Далеко не случайнымъ является, т. е. далеко не является только послѣдствіемъ особой психики или психоза войны, то обстоятельство, что по ея окончаніи оказалась подъ угрозой, болѣе или менѣе во всѣхъ странахъ, сама традиціонная европейская цивилизація. Мы этимъ хотимъ сказать, что въ войнѣ — не только въ способахъ ея веденія, но и во вдохновлявшихъ ее идеяхъ и страстяхъ — заключены были революціонныя силы, направленныя, въ конечномъ счетѣ, противъ европейской цивилизаціи. Есть указаніе на то, что именно военно-хозяйственный этатизмъ, проведенный Германіей несомнѣнно успѣшно въ первый періодъ войны, окончательно убѣдилъ Ленина въ жизненной правдивости и практической осуществимости его теоретическихъ взглядовъ. Причины, почему большевизмъ могъ овладѣть властью именно въ Россіи, — достаточно ясны.

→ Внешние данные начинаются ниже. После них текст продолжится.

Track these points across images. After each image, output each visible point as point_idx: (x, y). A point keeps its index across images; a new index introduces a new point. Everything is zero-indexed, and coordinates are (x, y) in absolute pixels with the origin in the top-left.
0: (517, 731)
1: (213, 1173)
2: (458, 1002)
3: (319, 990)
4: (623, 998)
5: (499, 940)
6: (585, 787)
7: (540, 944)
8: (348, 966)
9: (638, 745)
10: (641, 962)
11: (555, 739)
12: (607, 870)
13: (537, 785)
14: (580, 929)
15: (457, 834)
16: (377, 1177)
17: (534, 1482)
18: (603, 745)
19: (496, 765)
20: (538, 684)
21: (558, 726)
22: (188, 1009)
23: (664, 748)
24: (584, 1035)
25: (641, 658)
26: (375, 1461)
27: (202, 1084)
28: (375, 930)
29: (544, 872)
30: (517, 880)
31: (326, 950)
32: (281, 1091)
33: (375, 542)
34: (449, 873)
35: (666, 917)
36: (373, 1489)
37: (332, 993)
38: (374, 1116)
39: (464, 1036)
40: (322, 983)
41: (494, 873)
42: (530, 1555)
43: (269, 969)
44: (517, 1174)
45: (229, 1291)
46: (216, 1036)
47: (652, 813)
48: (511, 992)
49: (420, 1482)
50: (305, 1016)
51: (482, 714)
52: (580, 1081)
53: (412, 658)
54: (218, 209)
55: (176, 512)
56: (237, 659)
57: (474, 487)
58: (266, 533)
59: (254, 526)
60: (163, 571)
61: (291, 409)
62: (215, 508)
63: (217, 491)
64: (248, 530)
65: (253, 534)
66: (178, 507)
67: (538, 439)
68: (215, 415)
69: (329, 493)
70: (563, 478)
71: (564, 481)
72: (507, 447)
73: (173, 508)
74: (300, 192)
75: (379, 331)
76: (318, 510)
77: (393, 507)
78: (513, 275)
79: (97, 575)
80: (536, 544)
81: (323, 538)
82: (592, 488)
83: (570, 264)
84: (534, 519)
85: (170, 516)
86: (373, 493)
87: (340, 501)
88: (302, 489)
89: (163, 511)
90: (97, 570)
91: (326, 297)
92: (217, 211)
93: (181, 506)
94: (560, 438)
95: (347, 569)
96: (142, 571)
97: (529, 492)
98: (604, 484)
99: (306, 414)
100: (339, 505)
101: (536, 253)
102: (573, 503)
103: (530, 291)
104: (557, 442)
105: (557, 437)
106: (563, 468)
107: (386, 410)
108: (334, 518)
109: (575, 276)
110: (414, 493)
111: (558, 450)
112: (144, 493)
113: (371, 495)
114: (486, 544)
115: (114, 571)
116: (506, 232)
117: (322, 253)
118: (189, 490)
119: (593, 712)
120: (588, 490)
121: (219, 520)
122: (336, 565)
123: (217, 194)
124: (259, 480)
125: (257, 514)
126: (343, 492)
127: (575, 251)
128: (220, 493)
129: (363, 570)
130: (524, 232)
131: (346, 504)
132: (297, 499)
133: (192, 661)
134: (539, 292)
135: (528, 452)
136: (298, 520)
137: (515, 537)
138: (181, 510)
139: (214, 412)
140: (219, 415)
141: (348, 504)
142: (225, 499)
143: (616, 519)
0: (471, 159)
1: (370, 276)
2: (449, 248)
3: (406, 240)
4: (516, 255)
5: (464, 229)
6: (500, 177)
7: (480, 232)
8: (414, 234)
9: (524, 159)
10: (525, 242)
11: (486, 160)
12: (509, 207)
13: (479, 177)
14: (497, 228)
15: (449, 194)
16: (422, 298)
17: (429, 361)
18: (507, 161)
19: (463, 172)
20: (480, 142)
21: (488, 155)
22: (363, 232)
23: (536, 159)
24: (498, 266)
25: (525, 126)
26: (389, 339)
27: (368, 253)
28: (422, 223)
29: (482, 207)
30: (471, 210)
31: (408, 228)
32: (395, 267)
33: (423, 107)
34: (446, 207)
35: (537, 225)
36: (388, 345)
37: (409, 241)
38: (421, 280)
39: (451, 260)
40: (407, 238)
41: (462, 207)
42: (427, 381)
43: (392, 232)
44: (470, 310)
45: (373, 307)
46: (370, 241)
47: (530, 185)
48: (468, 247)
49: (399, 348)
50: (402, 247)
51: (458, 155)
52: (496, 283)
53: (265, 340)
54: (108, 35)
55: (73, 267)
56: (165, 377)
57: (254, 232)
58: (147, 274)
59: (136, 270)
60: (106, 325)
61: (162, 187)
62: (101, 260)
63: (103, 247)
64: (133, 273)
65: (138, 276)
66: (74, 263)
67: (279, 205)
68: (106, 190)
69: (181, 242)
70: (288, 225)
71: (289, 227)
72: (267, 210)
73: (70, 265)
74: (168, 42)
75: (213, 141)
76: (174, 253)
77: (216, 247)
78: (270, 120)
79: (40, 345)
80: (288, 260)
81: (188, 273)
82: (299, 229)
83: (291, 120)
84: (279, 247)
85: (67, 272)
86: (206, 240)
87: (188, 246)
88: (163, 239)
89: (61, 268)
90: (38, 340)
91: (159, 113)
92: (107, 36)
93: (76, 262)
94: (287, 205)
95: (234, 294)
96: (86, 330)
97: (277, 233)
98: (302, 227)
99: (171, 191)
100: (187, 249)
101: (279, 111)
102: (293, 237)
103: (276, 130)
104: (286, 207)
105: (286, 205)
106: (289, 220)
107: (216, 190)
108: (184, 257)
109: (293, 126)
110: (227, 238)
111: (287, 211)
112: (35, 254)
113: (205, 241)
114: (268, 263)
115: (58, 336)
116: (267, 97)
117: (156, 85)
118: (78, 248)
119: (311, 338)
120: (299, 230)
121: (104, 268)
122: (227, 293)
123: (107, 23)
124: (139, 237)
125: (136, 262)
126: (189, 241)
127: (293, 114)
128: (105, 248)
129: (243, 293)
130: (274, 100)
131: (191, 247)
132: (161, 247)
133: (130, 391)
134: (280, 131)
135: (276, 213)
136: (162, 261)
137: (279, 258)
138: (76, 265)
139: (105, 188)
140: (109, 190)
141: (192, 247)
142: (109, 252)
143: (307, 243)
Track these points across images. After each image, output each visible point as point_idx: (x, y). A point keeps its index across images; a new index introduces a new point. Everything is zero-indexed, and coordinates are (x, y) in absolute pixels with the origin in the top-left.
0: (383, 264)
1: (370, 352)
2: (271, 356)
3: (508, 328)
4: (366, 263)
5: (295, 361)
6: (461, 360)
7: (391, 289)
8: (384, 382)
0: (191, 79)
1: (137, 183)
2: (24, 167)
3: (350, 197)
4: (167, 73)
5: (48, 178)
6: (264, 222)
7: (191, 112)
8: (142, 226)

Но Лениныхъ «im werden», людей убѣжденныхъ, что дѣйствительно наступила какая-то новая эра, что кончился «органическій» періодъ исторіи и что міръ шагнулъ изъ «царства необходимости» въ то, что Ленины называютъ «царствомъ свободы», — такихъ людей было, по окончаніи войны, сколько угодно во всѣхъ странахъ Европы.

Да и въ самомъ дѣлѣ: развѣ не рушился тогда ея старый міръ? Развѣ не были уничтожены войною традиціонныя основы ея производства и вообще національнаго труда, — его психологія, — а вмѣстѣ съ нею въ весьма значительной степени — и всѣ основы прежней жизни? Развѣ не переродилось тогда европейское человѣчество? Развѣ уже не зарождалось изъ его развалинъ, — или по крайней мѣрѣ не казалось, что зарождается, — новое человѣчество? И развѣ не обнаружило уже себя это человѣчество въ цѣломъ рядѣ идеологическихъ изувѣрствъ, въ пробужденіи всѣхъ низменныхъ инстинктовъ, въ общемъ одичаніи?

Принципы имѣютъ внутреннюю логику, вполнѣ независимую отъ воли своихъ провозвѣстниковъ. Варварскіе пріемы войны, варварское отношеніе къ народамъ вражескаго стана довольно естественно перелились послѣ ея окончанія во вражду между различными классами одной и той же страны (а крушеніе трехъ міровыхъ монархій привело къ крушеній государственнаго авторитета во всѣхъ вообще странахъ). «Смерть старому государству» и «война дворцамъ» не были объявлены повсюду офиціальными догмами, какъ въ Россіи, но аналогичный сдвигъ произошелъ несомнѣнно и внѣ ея. Рабочіе классы, народные низы, чуждые традиціямъ прошлаго и не имѣющіе уваженія къ старымъ авторитетамъ, стали почти повсемѣстно притязать если и не прямо на господствующее положеніе, то всякомъ случаѣ на полное и безудержное удовлетвореніе своихъ матеріальныхъ потребностей и вдругъ пробудившихся разнообразныхъ аппетитовъ. Война выдвинула множество людей, не захотѣвшихъ вернуться въ прежнее свое состояніе и властно требовавшихъ повышенія прежняго уровня жизни. Вмѣстѣ съ тѣмъ значительно ослабѣло столь характерное, особенно для западныхъ странъ, чувство соціальной іерархіи и классовыхъ оттѣнковъ Казалось, произошло крушеніе всего прежняго міросозерцанія простолюдина Европы, вмѣстѣ съ ослабленіемъ ея матеріальнаго могущества падалъ и моральный авторитетъ всѣхъ традицій прошлаго. «Старый міръ» дѣйствительно казался обреченнымъ. Слагалось представленіе о закатѣ Европы. Удивительно ли, что многимъ наймирнѣйшимъ гражданамъ разныхъ странъ — особенно Германіи — большевизмъ рисовался тогда пріемлемымъ, даже неизбѣжнымъ, исходомъ?

Однако мы видимъ, что Европа не поддалась тогда этимъ соблазнамъ, не была ими обморочена. Большевицкія грезы сейчасъ въ Европѣ въ полномъ умаленіи. Почему и какъ это произошло? Мы сдѣлаемъ попытку намѣтить отвѣть въ слѣдующемъ очеркѣ.